BMI had a notable inverse relationship with stretched penile length, meaning higher body fat was associated with shorter measured length. This is largely a measurement artifact: a thicker fat pad at the base of the penis buries more of the shaft, making the visible and measurable portion shorter. Girth is less affected by this because the tape goes around the shaft regardless of surrounding tissue.
Changes Over a Lifetime
Penile circumference increases steadily through childhood and accelerates during puberty. In prepubertal boys, circumference grows along an exponential curve with age, roughly tracking testicular development. Preschool-aged boys (0 to 7 years) averaged 4.0 cm in circumference, while school-aged boys (8 to 14) averaged 5.3 cm. The most significant growth in both length and girth occurs during puberty, typically between ages 12 and 18, with most development complete by the late teens or early twenties.
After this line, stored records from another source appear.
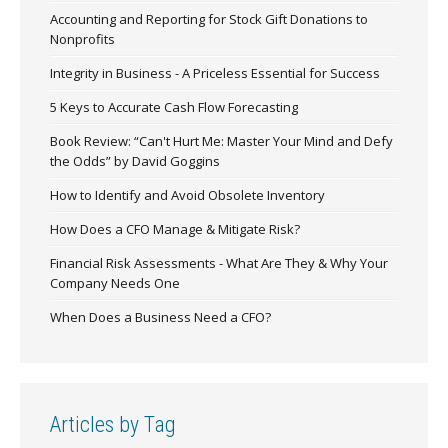
Accounting and Reporting for Stock Gift Donations to
Nonprofits
Integrity in Business - A Priceless Essential for Success
5 Keys to Accurate Cash Flow Forecasting
Book Review: “Can't Hurt Me: Master Your Mind and Defy
the Odds” by David Goggins
How to Identify and Avoid Obsolete Inventory
How Does a CFO Manage & Mitigate Risk?
Financial Risk Assessments - What Are They & Why Your
Company Needs One
When Does a Business Need a CFO?
Articles by Tag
After peak development, girth remains relatively stable for decades. Some gradual changes can occur in older age due to reduced blood flow and changes in tissue elasticity, though large-scale data specifically tracking circumference decline over time is limited.
Girth Enhancement Procedures
For men who pursue augmentation, a range of procedures exist with widely varying results. Injectable fillers, the most common approach, typically add between 1.6 and 3.8 cm to circumference depending on the substance and volume used. Hyaluronic acid injections are among the most studied, with average gains of 2.1 to 2.8 cm and low complication rates (around 4 to 6% experiencing minor issues like inflammation or small nodules).
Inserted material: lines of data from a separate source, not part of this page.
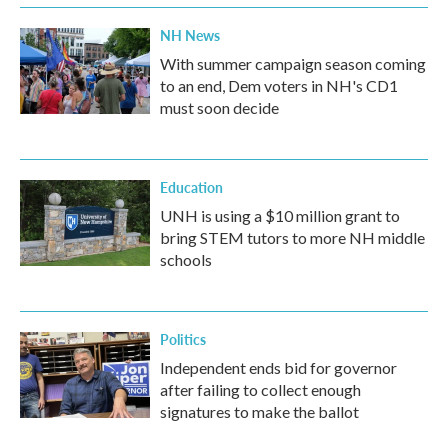
NH News
With summer campaign season coming
to an end, Dem voters in NH's CD1
must soon decide
Education
UNH is using a $10 million grant to
bring STEM tutors to more NH middle
schools
Politics
Independent ends bid for governor
after failing to collect enough
signatures to make the ballot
Surgical implants produce larger gains. Subcutaneous silicone implants averaged a 4.9 cm increase in one study, though about 3% of patients required device removal due to complications including infection or breakage. Tissue grafts using animal-derived or lab-engineered materials showed gains of 1 to 3.2 cm, with graft fibrosis (scarring that causes retraction) occurring in up to 13% of cases with certain graft types.
Non-invasive options like traction devices and vacuum pumps showed essentially no meaningful girth increase in clinical trials. Traction therapy produced gains of 0.02 to 0.03 cm, which is clinically insignificant. These devices may have some effect on length over extended use, but they do not change circumference.
All enhancement procedures carry trade-offs. Fillers are temporary, typically lasting months to a couple of years before reabsorption. Surgical options are more permanent but carry higher risks of complications including asymmetry, reduced sensation, and the need for revision procedures. One study of a particular injectable material found that 52% of patients developed palpable abnormalities along the shaft.